SNN Neuron Evolution: From IF/LIF (Stein 1967) to variants with adaptive time constants or threshold learning; this work unifies them as special cases of the fractional framework.
Fractional Neurons: While f-LIF has been studied in computational neuroscience (Teka 2014; Deng 2022) to explain frequency adaptation, this is the first systematic integration into deep SNN frameworks.
Neural f-ODE Robustness: Leveraging findings that neural f-ODEs possess tighter input-output perturbation bounds (Kang 2024c), these properties are successfully transferred to spiking networks.

Rating¶

Novelty: ⭐⭐⭐⭐⭐ First systematic introduction of fractional calculus into deep SNNs with rigorous theorems.

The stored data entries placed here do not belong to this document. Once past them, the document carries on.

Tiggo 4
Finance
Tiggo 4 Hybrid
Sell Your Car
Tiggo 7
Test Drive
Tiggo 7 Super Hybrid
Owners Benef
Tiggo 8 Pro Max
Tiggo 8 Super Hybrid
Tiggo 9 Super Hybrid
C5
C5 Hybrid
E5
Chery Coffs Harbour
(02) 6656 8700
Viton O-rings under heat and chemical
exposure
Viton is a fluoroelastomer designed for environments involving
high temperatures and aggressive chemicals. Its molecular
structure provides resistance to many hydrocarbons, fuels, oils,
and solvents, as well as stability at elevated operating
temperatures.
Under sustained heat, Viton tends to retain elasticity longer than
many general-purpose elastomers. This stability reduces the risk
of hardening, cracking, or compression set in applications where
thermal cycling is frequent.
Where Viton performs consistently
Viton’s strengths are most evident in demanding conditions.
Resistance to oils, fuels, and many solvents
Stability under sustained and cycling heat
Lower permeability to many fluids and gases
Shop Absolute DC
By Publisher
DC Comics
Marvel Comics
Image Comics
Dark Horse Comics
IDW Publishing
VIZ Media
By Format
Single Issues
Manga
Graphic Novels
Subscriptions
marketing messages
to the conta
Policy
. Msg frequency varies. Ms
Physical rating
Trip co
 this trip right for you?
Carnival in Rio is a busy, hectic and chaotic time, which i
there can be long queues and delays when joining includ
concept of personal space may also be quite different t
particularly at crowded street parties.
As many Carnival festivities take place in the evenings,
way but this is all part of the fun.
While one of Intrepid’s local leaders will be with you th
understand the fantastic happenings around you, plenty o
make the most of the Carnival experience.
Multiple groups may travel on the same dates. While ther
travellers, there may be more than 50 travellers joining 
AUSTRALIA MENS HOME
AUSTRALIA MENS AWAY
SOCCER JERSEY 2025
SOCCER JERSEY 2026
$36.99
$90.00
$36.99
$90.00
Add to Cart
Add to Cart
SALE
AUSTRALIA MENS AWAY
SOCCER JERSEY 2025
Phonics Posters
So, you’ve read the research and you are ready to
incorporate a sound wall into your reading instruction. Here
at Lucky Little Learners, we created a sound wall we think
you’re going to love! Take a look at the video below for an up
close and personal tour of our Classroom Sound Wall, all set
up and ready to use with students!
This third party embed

Experimental Thoroughness: ⭐⭐⭐⭐ Covers neuromorphic vision and graph learning across ten datasets with robustness and energy analysis; however, absolute performance on static datasets is relatively lower.
Writing Quality: ⭐⭐⭐⭐ Clear logic from bio-motivation to mathematical framework and theoretical guarantees.
Value: ⭐⭐⭐⭐ Plug-and-play, no extra parameters, and open-sourced, providing a reusable enhancement module for the SNN community.